When he hinted to the Israeli Knesset last week that Barack Obama was an appeaser for being willing to talk to Iran, President Bush broke an unwritten rule against partisan politicking on foreign shores. He also displayed confusion about his own policies -- and about the cause of his calamitous foreign policy failures. ...

"Some seem to believe," Bush told the Knesset, "that we should negotiate with the terrorists and radicals, as if some ingenious argument will persuade them they have been wrong all along." He was comparing unnamed appeasers of today to isolationists who thought they could negotiate with Nazi Germany and keep the United States out of World War II. Bush implied that Obama would be just that naive. ...

On the matter of negotiating with radicals and terrorists, somebody on Bush's staff ought to remind him that among his few foreign policy achievements are the agreements his diplomats negotiated with Libya's Moammar Gadhafi and Kim Jong-il of North Korea. Taking nuclear weapons out of the hands of those old terrorists has meant talking to them -- and giving them some things they wanted badly.

BOSTON GLOBE, MAY 17

Married, filing separately Sen. John McCain's wife, Cindy, has decided not to release her tax returns -- not now and not in the future. In the interest of transparency and to support her husband's frequent calls for clean and open government, she should rethink that decision.

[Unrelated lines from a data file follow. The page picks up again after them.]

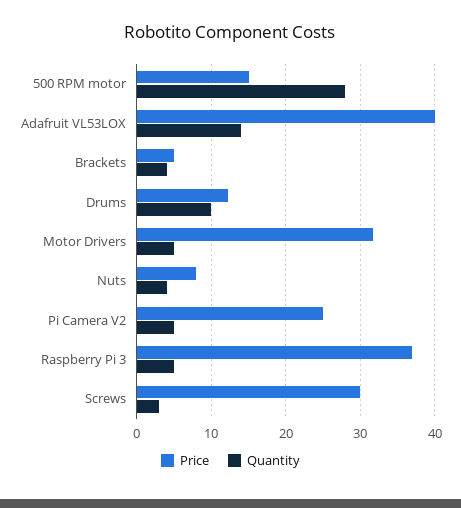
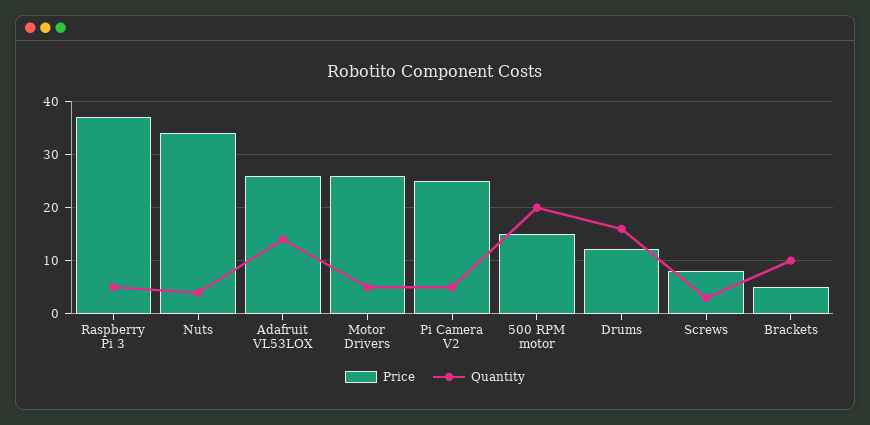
  {
    "Price": {
      "500 RPM motor": 15,
-     "Adafruit VL53LOX": 40,
+     "Adafruit VL53LOX": 26,
      "Brackets": 5,
      "Drums": 12,
-     "Motor Drivers": 32,
+     "Motor Drivers": 26,
-     "Nuts": 8,
+     "Nuts": 34,
      "Pi Camera V2": 25,
      "Raspberry Pi 3": 37,
-     "Screws": 30
+     "Screws": 8
    },
    "Quantity": {
-     "500 RPM motor": 28,
+     "500 RPM motor": 20,
      "Adafruit VL53LOX": 14,
-     "Brackets": 4,
+     "Brackets": 10,
-     "Drums": 10,
+     "Drums": 16,
      "Motor Drivers": 5,
      "Nuts": 4,
      "Pi Camera V2": 5,
      "Raspberry Pi 3": 5,
      "Screws": 3
    }
  }

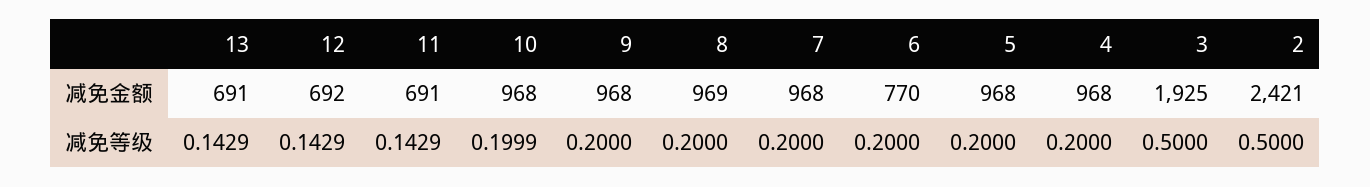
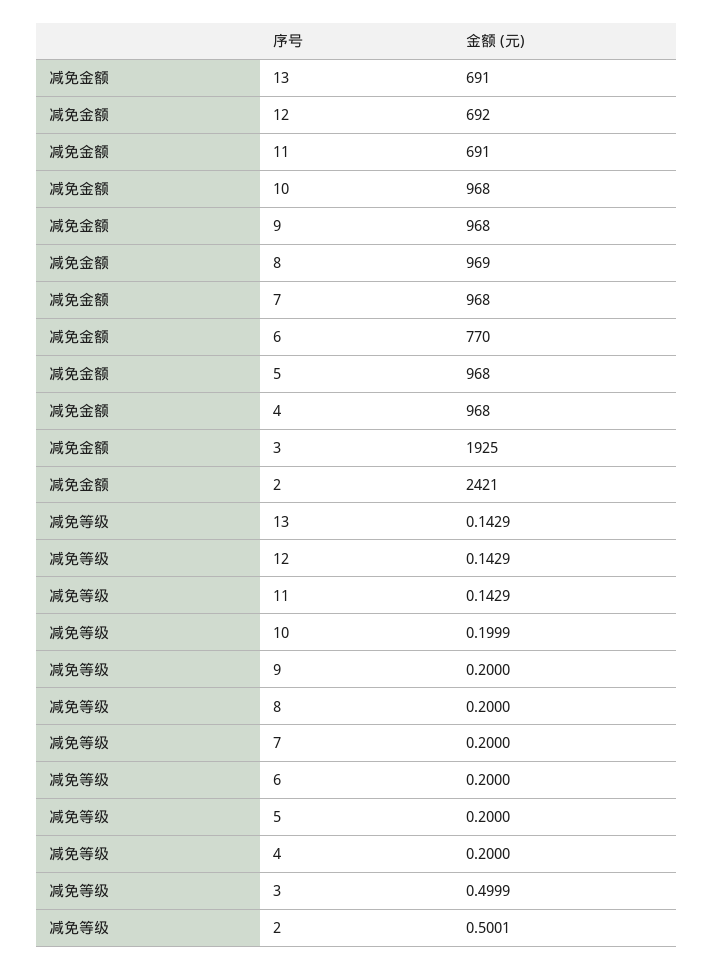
  {
    "13": {
      "减免金额": 691,
      "减免等级": 0.1429
    },
    "12": {
      "减免金额": 692,
      "减免等级": 0.1429
    },
    "11": {
      "减免金额": 691,
      "减免等级": 0.1429
    },
    "10": {
      "减免金额": 968,
      "减免等级": 0.1999
    },
    "9": {
      "减免金额": 968,
      "减免等级": 0.2
    },
    "8": {
      "减免金额": 969,
      "减免等级": 0.2
    },
    "7": {
      "减免金额": 968,
      "减免等级": 0.2
    },
    "6": {
      "减免金额": 770,
      "减免等级": 0.2
    },
    "5": {
      "减免金额": 968,
      "减免等级": 0.2
    },
    "4": {
      "减免金额": 968,
      "减免等级": 0.2
    },
    "3": {
      "减免金额": 1925,
-     "减免等级": 0.5
+     "减免等级": 0.4999
    },
    "2": {
      "减免金额": 2421,
-     "减免等级": 0.5
+     "减免等级": 0.5001
    }
  }

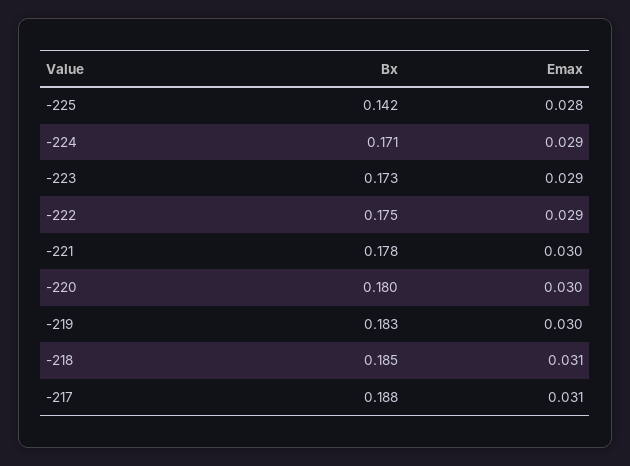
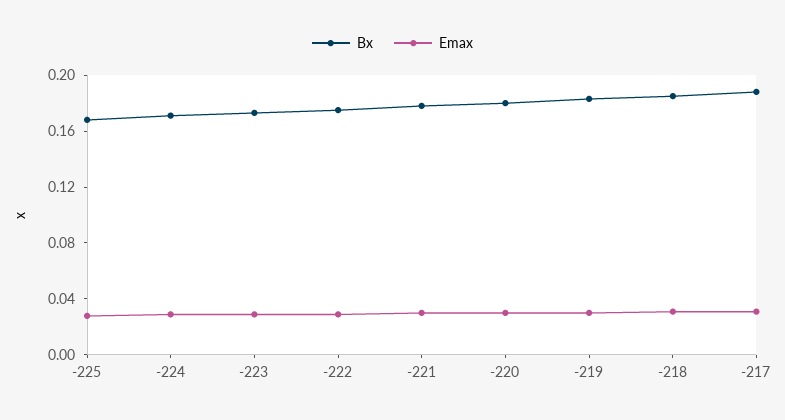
  {
    "Bx": {
-     "-225": 0.142,
+     "-225": 0.17,
      "-224": 0.171,
      "-223": 0.173,
      "-222": 0.175,
      "-221": 0.178,
      "-220": 0.18,
      "-219": 0.183,
      "-218": 0.185,
      "-217": 0.188
    },
    "Emax": {
      "-225": 0.028,
      "-224": 0.029,
      "-223": 0.029,
      "-222": 0.029,
      "-221": 0.03,
      "-220": 0.03,
      "-219": 0.03,
      "-218": 0.031,
      "-217": 0.031
    }
  }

Since their marriage in 1980, Cindy McCain, the daughter of a multimillionaire Anheuser-Busch distributor, and her husband have filed separate tax returns. In April, the senator released his own returns, but just for the last two years -- a paltry nod to openness. Cindy McCain, it was explained, would not release her tax returns in "the interest of protecting the privacy of her children." ...

There is no question that McCain -- the candidate -- has reaped considerable benefits from his wife's wealth, including discounted use of her company's corporate jet to fly from state to state during this campaign. During the 2004 presidential campaign, we urged Teresa Heinz Kerry, the wealthy wife of Sen. John Kerry, to release her tax returns. So did the Republican National Committee. This time, predictably, the RNC has switched sides.

NEW YORK TIMES, MAY 19

The problem pastor This eventful 2008 contest for the White House is constantly rewriting the campaign rule books, and by now there must be a chapter on associations with firebrand pastors whose preachings can't survive national scrutiny.

Democrat Barack Obama has already been through hell because of the Rev. Jeremiah Wright. ...Then it was Republican John McCain's turn to deal with the Rev. John Hagee, the head of an 18,000-member church in San Antonio. McCain sought his endorsement and got it -- along with the uproar over Hagee's harsh views of Catholicism. ...

The new rule for presidential candidates should be a simple one: Some benedictions aren't worth the trouble.